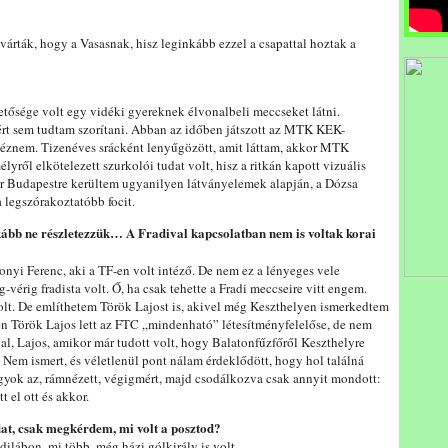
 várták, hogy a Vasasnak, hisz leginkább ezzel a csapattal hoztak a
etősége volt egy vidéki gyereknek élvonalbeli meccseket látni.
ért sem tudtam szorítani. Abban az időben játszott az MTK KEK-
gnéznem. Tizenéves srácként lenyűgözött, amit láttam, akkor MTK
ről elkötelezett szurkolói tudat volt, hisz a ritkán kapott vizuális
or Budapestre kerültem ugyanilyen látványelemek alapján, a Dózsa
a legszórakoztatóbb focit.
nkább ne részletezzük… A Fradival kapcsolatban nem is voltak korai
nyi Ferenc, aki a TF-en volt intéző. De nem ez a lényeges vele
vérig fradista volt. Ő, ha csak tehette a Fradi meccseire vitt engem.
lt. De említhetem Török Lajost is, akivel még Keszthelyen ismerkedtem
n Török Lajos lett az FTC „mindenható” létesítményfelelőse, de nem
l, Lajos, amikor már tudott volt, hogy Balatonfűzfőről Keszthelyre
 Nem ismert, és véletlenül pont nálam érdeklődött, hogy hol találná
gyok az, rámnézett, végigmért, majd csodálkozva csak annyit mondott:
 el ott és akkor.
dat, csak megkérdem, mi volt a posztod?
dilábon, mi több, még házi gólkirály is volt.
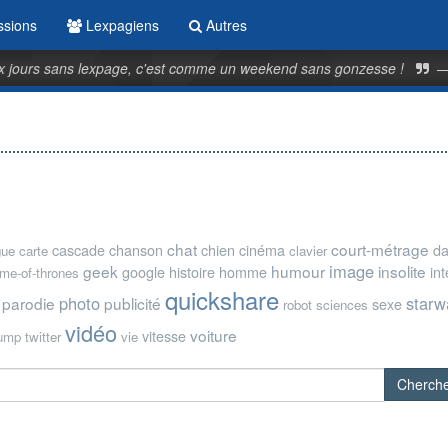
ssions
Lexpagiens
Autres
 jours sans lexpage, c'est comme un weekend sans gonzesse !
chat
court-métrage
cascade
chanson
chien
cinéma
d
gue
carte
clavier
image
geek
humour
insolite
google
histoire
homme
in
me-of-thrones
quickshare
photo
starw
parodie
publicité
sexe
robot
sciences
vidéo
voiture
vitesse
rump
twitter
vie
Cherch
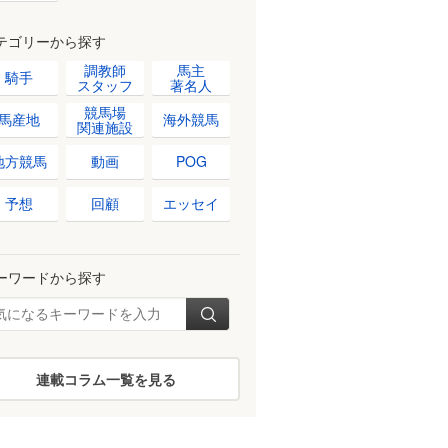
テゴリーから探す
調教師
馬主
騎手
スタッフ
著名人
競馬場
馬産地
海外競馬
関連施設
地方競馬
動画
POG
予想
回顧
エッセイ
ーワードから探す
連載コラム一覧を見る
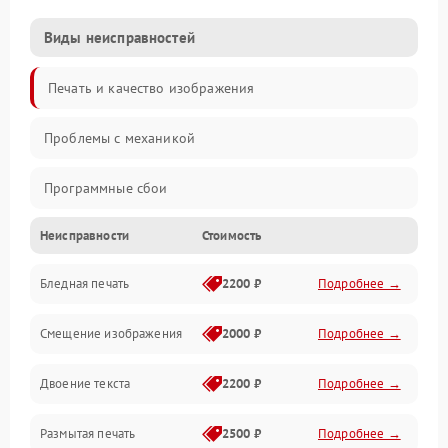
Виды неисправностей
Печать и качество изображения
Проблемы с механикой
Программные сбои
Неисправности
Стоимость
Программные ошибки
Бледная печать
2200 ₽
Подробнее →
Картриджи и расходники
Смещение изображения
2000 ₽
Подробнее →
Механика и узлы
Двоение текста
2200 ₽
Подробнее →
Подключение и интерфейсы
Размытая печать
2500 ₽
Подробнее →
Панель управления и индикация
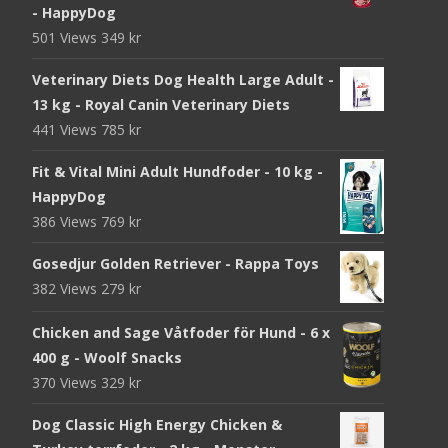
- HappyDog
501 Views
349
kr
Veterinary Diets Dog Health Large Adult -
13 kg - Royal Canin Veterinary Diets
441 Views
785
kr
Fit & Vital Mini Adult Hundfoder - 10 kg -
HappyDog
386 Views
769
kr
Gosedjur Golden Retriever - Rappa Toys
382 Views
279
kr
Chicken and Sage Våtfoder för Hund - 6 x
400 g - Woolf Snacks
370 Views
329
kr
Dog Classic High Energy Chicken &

- [Exercise] Everything in the listing above is to be given again exactly, apart from the pictures.

- [Result of the exercise]
 várták, hogy a Vasasnak, hisz leginkább ezzel a csapattal hoztak a
etősége volt egy vidéki gyereknek élvonalbeli meccseket látni.
ért sem tudtam szorítani. Abban az időben játszott az MTK KEK-
gnéznem. Tizenéves srácként lenyűgözött, amit láttam, akkor MTK
ről elkötelezett szurkolói tudat volt, hisz a ritkán kapott vizuális
or Budapestre kerültem ugyanilyen látványelemek alapján, a Dózsa
a legszórakoztatóbb focit.
nkább ne részletezzük… A Fradival kapcsolatban nem is voltak korai
nyi Ferenc, aki a TF-en volt intéző. De nem ez a lényeges vele
vérig fradista volt. Ő, ha csak tehette a Fradi meccseire vitt engem.
lt. De említhetem Török Lajost is, akivel még Keszthelyen ismerkedtem
n Török Lajos lett az FTC „mindenható” létesítményfelelőse, de nem
l, Lajos, amikor már tudott volt, hogy Balatonfűzfőről Keszthelyre
 Nem ismert, és véletlenül pont nálam érdeklődött, hogy hol találná
gyok az, rámnézett, végigmért, majd csodálkozva csak annyit mondott:
 el ott és akkor.
dat, csak megkérdem, mi volt a posztod?
dilábon, mi több, még házi gólkirály is volt.
ssions
Lexpagiens
Autres
 jours sans lexpage, c'est comme un weekend sans gonzesse !
chat
court-métrage
cascade
chanson
chien
cinéma
d
gue
carte
clavier
image
geek
humour
insolite
google
histoire
homme
in
me-of-thrones
quickshare
photo
starw
parodie
publicité
sexe
robot
sciences
vidéo
voiture
vitesse
rump
twitter
vie
Cherch
テゴリーから探す
調教師
馬主
騎手
スタッフ
著名人
競馬場
馬産地
海外競馬
関連施設
地方競馬
動画
POG
予想
回顧
エッセイ
ーワードから探す
連載コラム一覧を見る
Виды неисправностей
Печать и качество изображения
Проблемы с механикой
Программные сбои
Неисправности
Стоимость
Программные ошибки
Бледная печать
2200 ₽
Подробнее →
Картриджи и расходники
Смещение изображения
2000 ₽
Подробнее →
Механика и узлы
Двоение текста
2200 ₽
Подробнее →
Подключение и интерфейсы
Размытая печать
2500 ₽
Подробнее →
Панель управления и индикация
- HappyDog
501 Views
349
kr
Veterinary Diets Dog Health Large Adult -
13 kg - Royal Canin Veterinary Diets
441 Views
785
kr
Fit & Vital Mini Adult Hundfoder - 10 kg -
HappyDog
386 Views
769
kr
Gosedjur Golden Retriever - Rappa Toys
382 Views
279
kr
Chicken and Sage Våtfoder för Hund - 6 x
400 g - Woolf Snacks
370 Views
329
kr
Dog Classic High Energy Chicken &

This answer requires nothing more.